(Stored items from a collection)
>>>>>
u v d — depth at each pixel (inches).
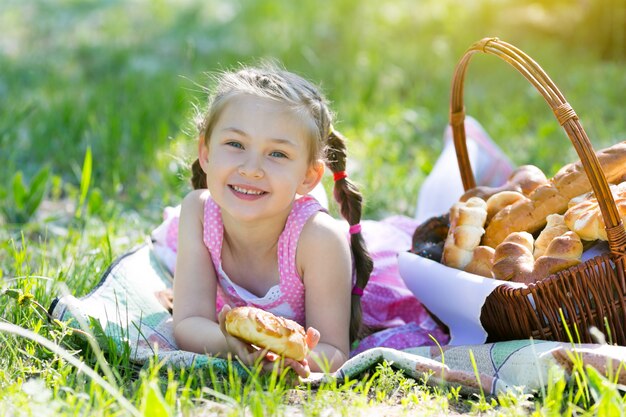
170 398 74.5
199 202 105.5
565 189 100.7
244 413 73.8
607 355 81.9
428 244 111.5
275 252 102.3
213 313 102.5
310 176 100.7
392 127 213.9
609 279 90.7
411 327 111.3
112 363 90.2
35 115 215.8
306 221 100.2
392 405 81.4
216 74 114.1
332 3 359.6
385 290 119.8
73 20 370.3
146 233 141.3
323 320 98.5
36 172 182.1
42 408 72.7
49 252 132.3
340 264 99.6
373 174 171.6
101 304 102.4
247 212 95.3
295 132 96.1
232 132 95.7
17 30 350.9
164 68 285.3
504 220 102.0
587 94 242.4
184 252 103.7
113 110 216.2
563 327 91.5
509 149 195.9
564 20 313.3
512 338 95.3
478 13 327.0
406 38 322.3
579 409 74.4
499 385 84.0
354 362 88.2
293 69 268.7
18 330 76.5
<<<<<
• TASK STATEMENT
Copy all entries exactly; skip pictures.

• EXERCISE RESULT
u v d — depth at each pixel (inches).
170 398 74.5
199 202 105.5
565 189 100.7
244 413 73.8
607 355 81.9
428 244 111.5
275 252 102.3
213 313 102.5
310 176 100.7
392 127 213.9
609 279 90.7
411 327 111.3
112 363 90.2
35 115 215.8
306 221 100.2
392 405 81.4
216 74 114.1
332 3 359.6
385 290 119.8
73 20 370.3
146 233 141.3
323 320 98.5
36 172 182.1
42 408 72.7
49 252 132.3
340 264 99.6
373 174 171.6
101 304 102.4
247 212 95.3
295 132 96.1
232 132 95.7
17 30 350.9
164 68 285.3
504 220 102.0
587 94 242.4
184 252 103.7
113 110 216.2
563 327 91.5
509 149 195.9
564 20 313.3
512 338 95.3
478 13 327.0
406 38 322.3
579 409 74.4
499 385 84.0
354 362 88.2
293 69 268.7
18 330 76.5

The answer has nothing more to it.